By Steve Hide March 6, 2020

In keeping with its globe-trotting character, coronavirus has landed in Colombia by plane from Italy, according to Bogotá-based health officials.

Coronavirus arrived in Colombia
The coronavirus has arrived in Colombia, the ministry of health confirmed today. Photo: Pixabay

The news we were all expecting – but hoped would never come – was announced this afternoon after a 19-year-old female patient from Colombia, who recently flew back from Milan was tested positive on the coronavirus by the National Health Institute.

Soon after the announcement recently appointed Health Minister Fernando Ruiz took to the airwaves to call for calm. “There’s no need to panic; we’re prepared,” said Dr Ruiz.

But a tweet from Bogota mayor Claudia López was hardly reassuring: the patient had in fact arrived in the country from Italy some days ago and went to the city’s Hospital Fundación Santa Fe on March two with cough-like symptoms, before the positive test today, and is currently “being isolated at home”.

This fact rather undermines President Duque’s assertion at a press country today of “strict migration control” as an effective tool against cases coming in.

In fact, Colombia may well be wise to worry: the country scored poorly on last year’s Global Health Security Index, set up before the Covid-19 coronavirus was detected, but designed to measure worldwide resilience to flu-like outbreaks.

Read our latest coverage on the coronavirus in Colombia

Colombia comes 65th in the world ranking with a 43% score, putting it behind Costa Rica and Peru, but ahead of Venezuela with a hyper low 23%.

No cases have yet been reported from that neighbouring country.

The Colombia Covid-19 case comes as the world total topped 100,000 this week and claimed close to 3,500 deaths, most in China, but also in Italy where the Bogotá import originated.

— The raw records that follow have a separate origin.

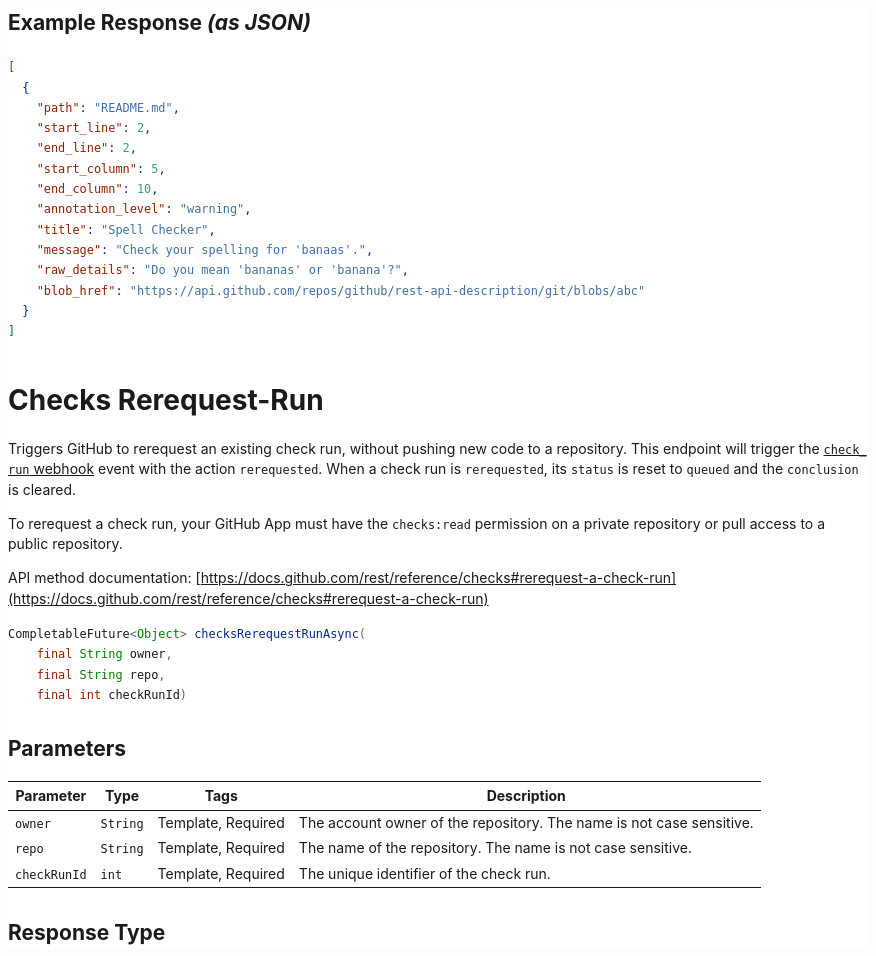## Example Response *(as JSON)*

```json
[
  {
    "path": "README.md",
    "start_line": 2,
    "end_line": 2,
    "start_column": 5,
    "end_column": 10,
    "annotation_level": "warning",
    "title": "Spell Checker",
    "message": "Check your spelling for 'banaas'.",
    "raw_details": "Do you mean 'bananas' or 'banana'?",
    "blob_href": "https://api.github.com/repos/github/rest-api-description/git/blobs/abc"
  }
]
```


# Checks Rerequest-Run

Triggers GitHub to rerequest an existing check run, without pushing new code to a repository. This endpoint will trigger the [`check_run` webhook](https://docs.github.com/webhooks/event-payloads/#check_run) event with the action `rerequested`. When a check run is `rerequested`, its `status` is reset to `queued` and the `conclusion` is cleared.

To rerequest a check run, your GitHub App must have the `checks:read` permission on a private repository or pull access to a public repository.

API method documentation: [https://docs.github.com/rest/reference/checks#rerequest-a-check-run](https://docs.github.com/rest/reference/checks#rerequest-a-check-run)

```java
CompletableFuture<Object> checksRerequestRunAsync(
    final String owner,
    final String repo,
    final int checkRunId)
```

## Parameters

| Parameter | Type | Tags | Description |
|  --- | --- | --- | --- |
| `owner` | `String` | Template, Required | The account owner of the repository. The name is not case sensitive. |
| `repo` | `String` | Template, Required | The name of the repository. The name is not case sensitive. |
| `checkRunId` | `int` | Template, Required | The unique identifier of the check run. |

## Response Type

Perhaps surprising given its air connections with Europe and the U.S., Colombia has been a latecomer to the viral pandemic which first took off in January and is now occurring in 85 countries including nearby Ecuador, Brazil, Peru and Chile.

A health bulletin emitted by the Health Ministry today stated that the country “had been preparing since eight weeks to confront the arrival of the new coronavirus” and had developed self-help campaigns for citizens based on hand-washing, which is the most effective way to prevent person-to-person spread of the flu-like bug.

The National Health Institute has also been reporting many tests of suspect cases in recent weeks, all negative until now. With a confirmed case the “preparation phase” was now ended, said the Ministry of Health, and is now moving to the “containment phase”, though it has not yet given details of what this entails.